En general, creo que como científicos e ingenieros tenemos la obligación ética de considerar también los efectos de la fabricación y eliminación de los materiales y productos que desarrollamos. Pero esto vale para toda tecnología, no solo para los nanomateriales. Un primer paso es investigar los riesgos. En Suiza, tenemos la suerte de poder realizar un diálogo positivo sobre la seguridad a través del programa de investigación nacional «Oportunidades y riesgos de los nanomateriales».
¿Cuándo estarán disponibles las primeras células solares nanométricas en el mercado?

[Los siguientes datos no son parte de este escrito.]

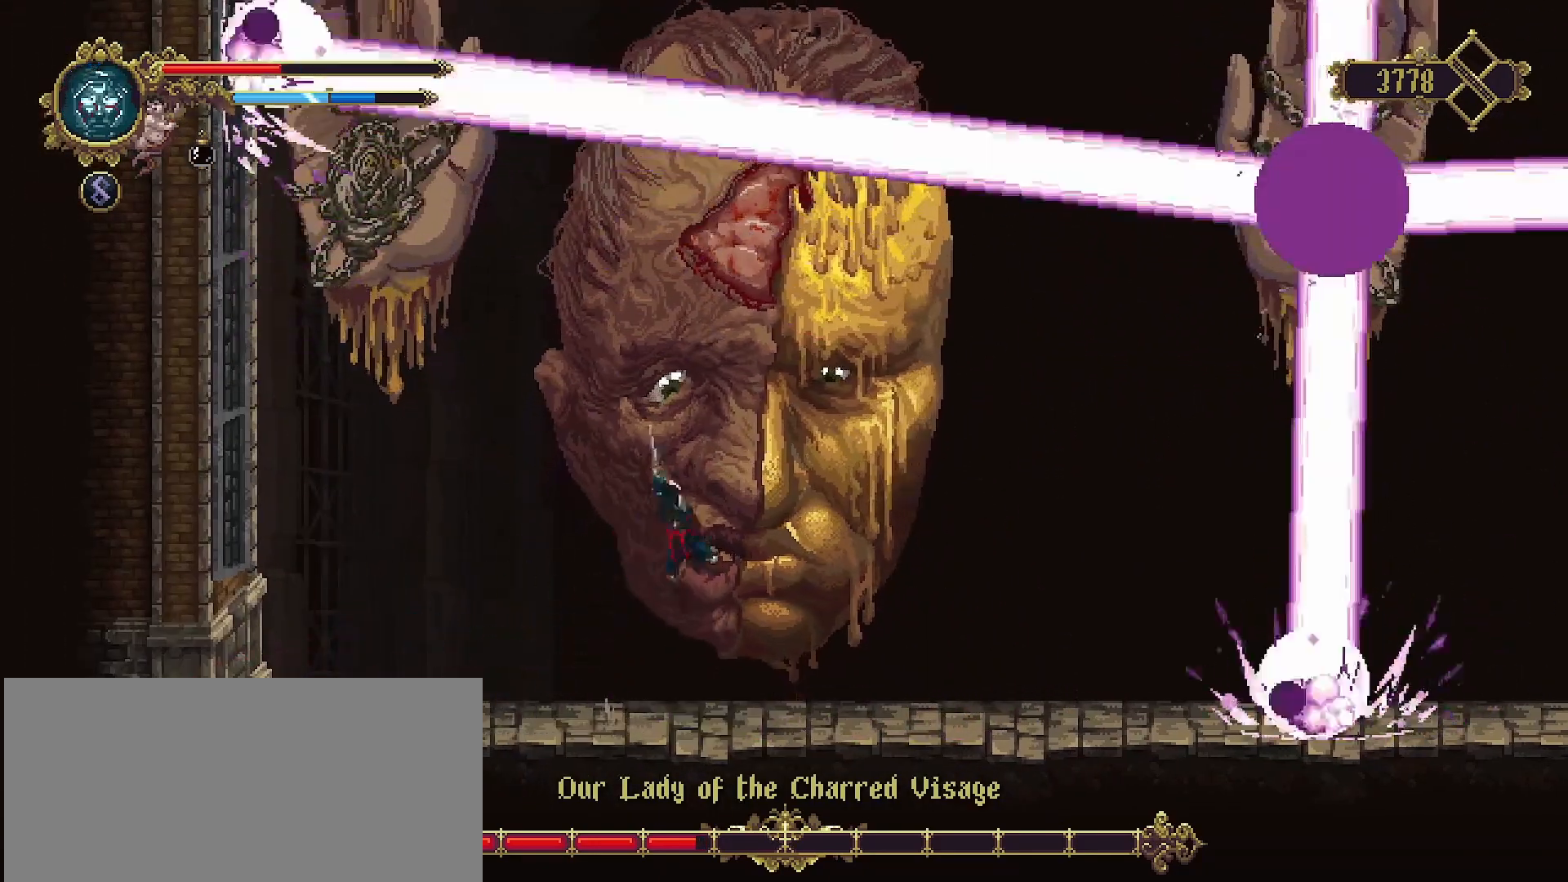
{"buttons": [], "left_stick": "center", "right_stick": "center", "events": [[167, "left_stick", "up"], [200, "SQUARE", "up"], [233, "CROSS", "up"], [400, "left_stick", "center"]]}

El interés del sector empresarial es muy alto en este momento; por eso, espero que en unos pocos años haya productos en el mercado. Sin embargo, en mi opinión, todavía pasarán varios años antes de que el uso de nanomateriales en células solares esté realmente maduro. Los nanomateriales no mejoran la tecnología de inmediato. Más bien, necesitamos entender cómo y cuándo podemos usarlos de manera más efectiva. Pero precisamente esas preguntas abiertas, como por ejemplo, cómo aprovechar mejor sus propiedades novedosas, son la razón por la que resulta tan emocionante trabajar en este campo de investigación.
Vanessa Wood
está desde enero de 2011 en el Departamento de Tecnologías de la Información y Electrónica de la ETH Zúrich. Dirige allí el laboratorio de nanoelectrónica. Antes, ocupó un puesto de postdoctorado en el MIT, bajo la dirección del profesor Yet-Ming Chiang y del profesor Craig Carter, en el Departamento de Ciencia e Ingeniería de Materiales, donde investigó suspensiones coloidales nanostructuradas para aplicaciones en almacenamiento de energía. Vanessa Wood obtuvo una maestría en ciencias y un doctorado en el Departamento de Electrónica y Computación del MIT. Allí investigó cristales coloidales y su uso en dispositivos optoelectrónicos como diodos emisores de luz y células solares.